In 1778, he was appointed president of Yale, a post he held until his death. Stiles freed Newport on June 9 as he prepared to move to New Haven; he would in 1782 hire his former slave for $20 a year and the indenturing of Newport’s two-year-old son until age 24.As president of Yale, Stiles became its first professor of Semitics, and required all students to study Hebrew (as Harvard students already did); his first commencement address in September 1781 (no ceremonies having been held during the American Revolutionary War) was delivered in Hebrew, Aramaic, and Arabic. By 1790, however, he was forced to face failure in instilling an interest in the language in the student body, writing
> “From my first accession to the Presidency … I have obliged all the Freshmen to study Hebrew. This has proved very disagreeable to a Number of the Students. This year I have determined to instruct only those who offer themselves voluntarily.”
The valedictorians of 1785 and 1792, however, did deliver their speeches in Hebrew.
Stiles was an amateur scientist who corresponded with Thomas Jefferson and Benjamin Franklin about scientific discoveries. Using equipment donated to the college by Franklin, Stiles conducted the first electrical experiments in New England.
His book The United States elevated to Glory and Honor was printed in 1783.
===Legacy at Yale===
Yale’s legacy from this interest of Stiles’ includes a portrait of Carigal by artist Samuel King. The idea that the Hebrew words “Urim” and “Thummim” (אורים ותמים) on the Yale seal are there because of Ezra Stiles is a false myth. Indeed the Hebrew on the Yale seal appears on Stiles’ own Master’s degree diploma from Yale in 1749, decades before he became president of Yale College.
In 1961, Yale named a new residential college in his honor: Ezra Stiles College, noted for its Eero Saarinen design, particularly the building’s lack of right angles between walls. The college’s mascot is the moose, inspired by the installation in the dining hall of a stuffed moose head in honor of former college master and Yale president A. Bartlett Giamatti. Adjacent to Ezra Stiles College is its near architectural twin, Morse College, named for Samuel F.B. Morse.
Stiles married twice (Elizabeth Hubbard and Mary Checkley Cranston) and had eight children.
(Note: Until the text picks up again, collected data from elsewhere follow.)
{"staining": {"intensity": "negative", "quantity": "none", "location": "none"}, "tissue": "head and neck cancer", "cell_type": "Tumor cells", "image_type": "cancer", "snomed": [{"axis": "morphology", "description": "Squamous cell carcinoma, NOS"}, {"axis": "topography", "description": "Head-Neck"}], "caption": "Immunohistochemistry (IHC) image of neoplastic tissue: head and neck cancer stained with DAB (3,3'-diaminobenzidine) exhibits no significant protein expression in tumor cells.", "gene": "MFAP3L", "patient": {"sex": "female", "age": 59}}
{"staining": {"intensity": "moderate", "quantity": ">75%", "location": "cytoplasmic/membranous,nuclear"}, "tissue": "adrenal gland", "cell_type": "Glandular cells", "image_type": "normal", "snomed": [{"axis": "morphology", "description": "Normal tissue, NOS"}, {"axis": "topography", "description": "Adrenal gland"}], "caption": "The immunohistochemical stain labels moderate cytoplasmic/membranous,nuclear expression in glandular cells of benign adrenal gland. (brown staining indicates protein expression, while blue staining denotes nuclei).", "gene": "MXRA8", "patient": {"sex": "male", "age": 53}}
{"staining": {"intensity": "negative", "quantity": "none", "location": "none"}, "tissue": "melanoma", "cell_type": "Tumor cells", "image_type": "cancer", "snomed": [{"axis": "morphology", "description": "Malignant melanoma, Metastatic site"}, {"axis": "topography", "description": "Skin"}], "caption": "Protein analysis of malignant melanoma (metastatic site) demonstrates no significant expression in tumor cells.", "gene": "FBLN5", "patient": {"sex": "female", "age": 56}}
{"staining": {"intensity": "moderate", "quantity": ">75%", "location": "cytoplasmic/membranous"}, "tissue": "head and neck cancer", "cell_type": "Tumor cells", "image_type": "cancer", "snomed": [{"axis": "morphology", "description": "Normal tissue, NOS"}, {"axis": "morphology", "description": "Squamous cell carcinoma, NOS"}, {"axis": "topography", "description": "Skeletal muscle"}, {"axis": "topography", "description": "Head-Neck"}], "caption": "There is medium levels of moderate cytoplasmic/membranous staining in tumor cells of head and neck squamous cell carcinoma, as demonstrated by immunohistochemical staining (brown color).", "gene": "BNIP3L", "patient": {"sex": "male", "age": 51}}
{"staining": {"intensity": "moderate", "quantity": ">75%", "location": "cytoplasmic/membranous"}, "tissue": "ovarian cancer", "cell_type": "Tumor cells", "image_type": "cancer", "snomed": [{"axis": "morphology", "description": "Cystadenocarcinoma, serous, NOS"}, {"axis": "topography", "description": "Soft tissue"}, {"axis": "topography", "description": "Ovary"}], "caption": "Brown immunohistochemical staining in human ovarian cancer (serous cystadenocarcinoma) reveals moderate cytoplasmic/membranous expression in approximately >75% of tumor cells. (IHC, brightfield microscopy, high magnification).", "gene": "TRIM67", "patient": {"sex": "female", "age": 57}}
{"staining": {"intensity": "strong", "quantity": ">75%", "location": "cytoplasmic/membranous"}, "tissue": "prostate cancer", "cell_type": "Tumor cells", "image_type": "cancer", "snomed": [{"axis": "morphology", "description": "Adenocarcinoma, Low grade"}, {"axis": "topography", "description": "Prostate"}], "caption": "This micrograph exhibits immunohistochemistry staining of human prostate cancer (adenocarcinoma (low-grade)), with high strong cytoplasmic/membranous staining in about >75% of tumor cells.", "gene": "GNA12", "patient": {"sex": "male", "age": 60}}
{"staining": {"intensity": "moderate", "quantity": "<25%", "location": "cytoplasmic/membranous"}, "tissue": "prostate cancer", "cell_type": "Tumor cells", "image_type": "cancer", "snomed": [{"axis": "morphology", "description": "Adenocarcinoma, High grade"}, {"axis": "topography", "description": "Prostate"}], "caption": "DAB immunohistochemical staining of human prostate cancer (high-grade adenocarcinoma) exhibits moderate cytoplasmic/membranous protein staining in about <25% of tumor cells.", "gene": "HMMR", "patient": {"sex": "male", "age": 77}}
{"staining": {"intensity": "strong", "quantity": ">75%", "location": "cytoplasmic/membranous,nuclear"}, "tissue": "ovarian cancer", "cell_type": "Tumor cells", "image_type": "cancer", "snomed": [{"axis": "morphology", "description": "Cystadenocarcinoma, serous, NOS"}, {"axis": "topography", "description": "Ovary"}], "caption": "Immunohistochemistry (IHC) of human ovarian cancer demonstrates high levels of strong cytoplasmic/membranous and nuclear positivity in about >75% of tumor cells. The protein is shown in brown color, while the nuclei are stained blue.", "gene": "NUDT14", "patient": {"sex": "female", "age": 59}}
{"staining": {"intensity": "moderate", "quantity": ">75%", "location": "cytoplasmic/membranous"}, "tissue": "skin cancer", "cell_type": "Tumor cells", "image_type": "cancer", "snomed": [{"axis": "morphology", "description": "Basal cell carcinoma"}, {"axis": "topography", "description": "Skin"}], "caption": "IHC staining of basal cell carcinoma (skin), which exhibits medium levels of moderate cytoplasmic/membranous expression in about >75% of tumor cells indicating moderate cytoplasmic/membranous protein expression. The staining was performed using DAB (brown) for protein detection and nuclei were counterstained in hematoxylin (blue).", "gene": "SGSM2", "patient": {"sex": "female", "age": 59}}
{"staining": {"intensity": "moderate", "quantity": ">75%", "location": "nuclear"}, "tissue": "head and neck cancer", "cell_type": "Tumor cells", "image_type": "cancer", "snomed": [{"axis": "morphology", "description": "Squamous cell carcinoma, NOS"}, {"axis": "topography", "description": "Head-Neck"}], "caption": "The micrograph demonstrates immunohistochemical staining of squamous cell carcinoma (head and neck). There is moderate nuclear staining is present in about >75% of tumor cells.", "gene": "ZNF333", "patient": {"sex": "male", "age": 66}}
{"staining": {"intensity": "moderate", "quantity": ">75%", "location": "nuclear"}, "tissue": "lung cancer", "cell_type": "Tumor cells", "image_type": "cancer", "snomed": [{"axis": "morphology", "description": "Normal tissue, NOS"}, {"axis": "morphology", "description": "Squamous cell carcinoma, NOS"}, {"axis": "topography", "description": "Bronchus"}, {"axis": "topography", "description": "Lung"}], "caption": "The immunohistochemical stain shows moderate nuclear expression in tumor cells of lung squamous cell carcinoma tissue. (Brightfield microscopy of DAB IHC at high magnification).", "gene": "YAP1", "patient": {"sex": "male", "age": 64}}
Stiles’ son Ezra Stiles, Esq., was educated first at Yale College, then at Harvard College, where he studied law, graduating in 1778. Ezra Stiles Jr. subsequently settled in Vermont, and served to establish the boundaries between Vermont and New Hampshire. He died prematurely at Chowan County, North Carolina, on Aug. 22, 1784, and his two daughters by his wife Sylvia (Avery) Stiles of Vermont (and formerly of Norwich, Connecticut) had their uncle Jonathan Leavitt appointed their guardian.
His daughter Emilia married Judge and State Senator Jonathan Leavitt of Greenfield, Massachusetts. His daughter Mary married, in 1790, Abiel Holmes, a Congregational clergyman and historian and a 1783 graduate of Yale College. By the second marriage to Sarah Wendell, Abiel was the father of Oliver Wendell Holmes, Sr.